Opinion Editorial

Monday, July 13, 1998  

Stock Market Rise Doesn't Herald Inflation

The Federal Reserve recently released the minutes of the May 19 meeting of its Federal Open Market Committee (FOMC), the organization that formally determines our nation's monetary policy. Decisions by the FOMC can have an immediate and dramatic impact on interest rates, especially short-term interest rates. At its last meeting, the FOMC decided to keep the federal funds rate, the interest rate on money banks lend to each other, at 5.5 percent.

A number of economists believe that the FOMC is keeping the fed funds rate too high, which in turn causes interest rates paid by businesses and consumers to be higher than necessary. Economist Brian Wesbury notes that when adjusted for inflation the fed funds rate is now at its highest level in over 9 years. He believes that failure of the Federal Reserve to ease monetary policy and lower the fed funds rate risks a recession.

On the other hand, there are also economists who continue to believe that inflation lies just over the horizon. They believe the Fed should keep money tight and raise interest rates if necessary to forestall inflation. "The economy today seems to be nearing the classic stage of overheating that precedes an acceleration of inflation," writes Rob Norton in Fortune Magazine.

Among the key indicators of concern to the inflation "hawks" is the continued rise of the stock market. They worry that this may be the sign of an inflationary bubble that could easily burst with a stock market crash. They also worry that rising stock wealth may encourage consumers to buy more than their incomes would ordinarily allow, thus bidding up prices at the retail level.

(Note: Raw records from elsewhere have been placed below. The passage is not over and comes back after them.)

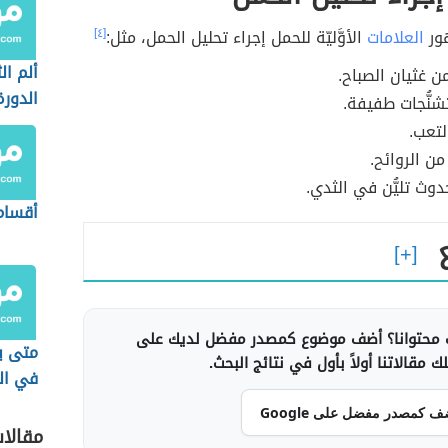
ور
العلامات
الأوَّليّة للحمل إجراء تحليل الحمل، مثل:
[٤]
ألم ال
من غثيان الصباح.
الدورة
تشنُّجات طفيفة.
لتعب.
من الروائح.
دوث تليُّن في الثدي.
أقسام
محتوانا؟ أضف موضوع كمصدر مفضل لديك على
متى يب
 مقالاتنا أولاً بأول في نتائج البحث.
في ال
ف كمصدر مفضل على Google
مقالا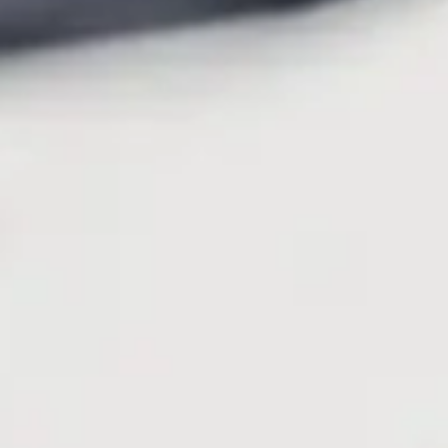
עורך דין תעבורה
עורך דין אמנון בן נעים עוסק בתחומים של משפט פלילי, דיני
תעבורה, דיני משפחה ואחרים. בכל אחד מהם הוא מציע ניסיון
רב שנים, ידע עשיר וליווי מקיף לכל ההליך המשפטי.
הסיוע של עורך דין אמנון בן נעים עשוי לחולל את ההבדל עבור
לקוחותיו. כידוע, המעצר והחקירות המשטרתיות הן חוויות קשות
וטראומטיות עבור כל אדם, בין אם נאשם או לא. בתי המשפט
בישראל מחמירים כיום את העונשים של עברייני תנועה, שעלולים
לקבל קנס כבד, לאבד את רישיונם, להידרש לביצוע עבודות שירות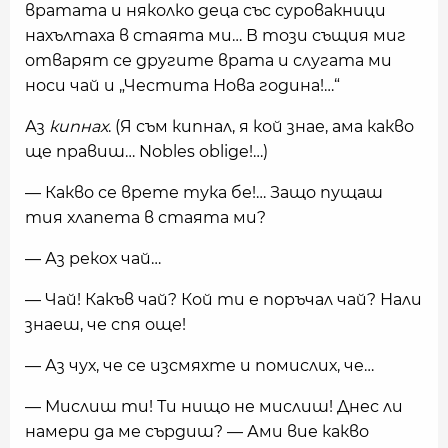
вратата и няколко деца със суровакници
нахълтаха в стаята ми… В този същия миг
отварят се другите врата и слугата ми
носи чай и „Честита Нова година!…“
Аз
кипнах
. (Я съм кипнал, я кой знае, ама какво
ще правиш… Nobles oblige!…)
— Какво се врете тука бе!… Защо пущаш
тия хлапета в стаята ми?
— Аз рекох чай…
— Чай! Какъв чай? Кой ти е поръчал чай? Нали
знаеш, че спя още!
— Аз чух, че се изсмяхте и помислих, че…
— Мислиш ти! Ти нищо не мислиш! Днес ли
намери да ме сърдиш? — Ами вие какво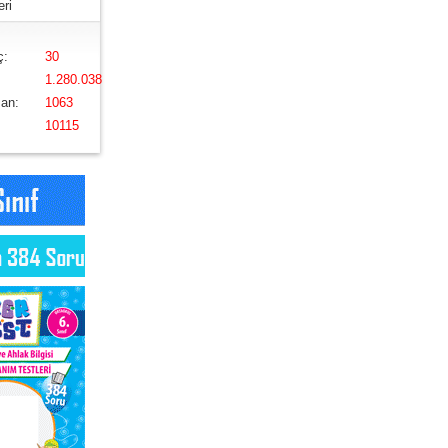
eri
ç:
30
1.280.038
an:
1063
10115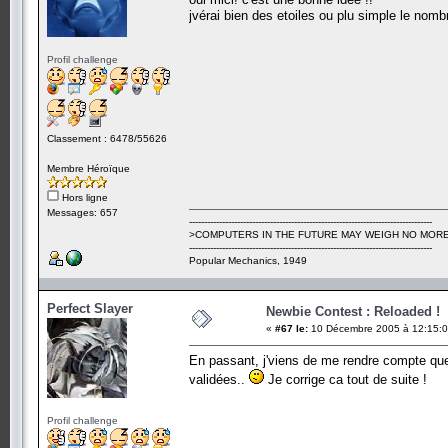
jvérai bien des etoiles ou plu simple le nomb
Profil challenge
Classement : 6478/55626
Membre Héroïque
Hors ligne
Messages: 657
---------------------------------------------------------------------------------
>COMPUTERS IN THE FUTURE MAY WEIGH NO MORE
---------------------------------------------------------------------------------
Popular Mechanics, 1949
Perfect Slayer
Newbie Contest : Reloaded !
«
#67 le:
10 Décembre 2005 à 12:15:0
En passant, j'viens de me rendre compte que 
validées..
Je corrige ca tout de suite !
Profil challenge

Federal Reserve Chairman Alan Greenspan clearly has sympathy for the bubble theorists. A year and a half ago he sent the stock market reeling by criticizing its "irrational exuberance." More recently, he testified before Congress that current stock prices can only be sustained if economic conditions remain "exceptionally favorable." On the FOMC he is being pressured to tighten money by members such as Jerry Jordan, president of the Federal Reserve Bank of Cleveland, who sees "too much cash chasing too few deals."

A review of the evidence, however, shows that any relationship between stock prices and inflation is tenuous at best (see figure). The reason is because purchases of stock are a form of saving, not consumption. Since the Consumer Price Index reflects only changes in prices for consumption goods, rising stock prices cannot be an indicator of inflation. In fact, many economists believe the main reason why stocks have risen is precisely because inflation has fallen.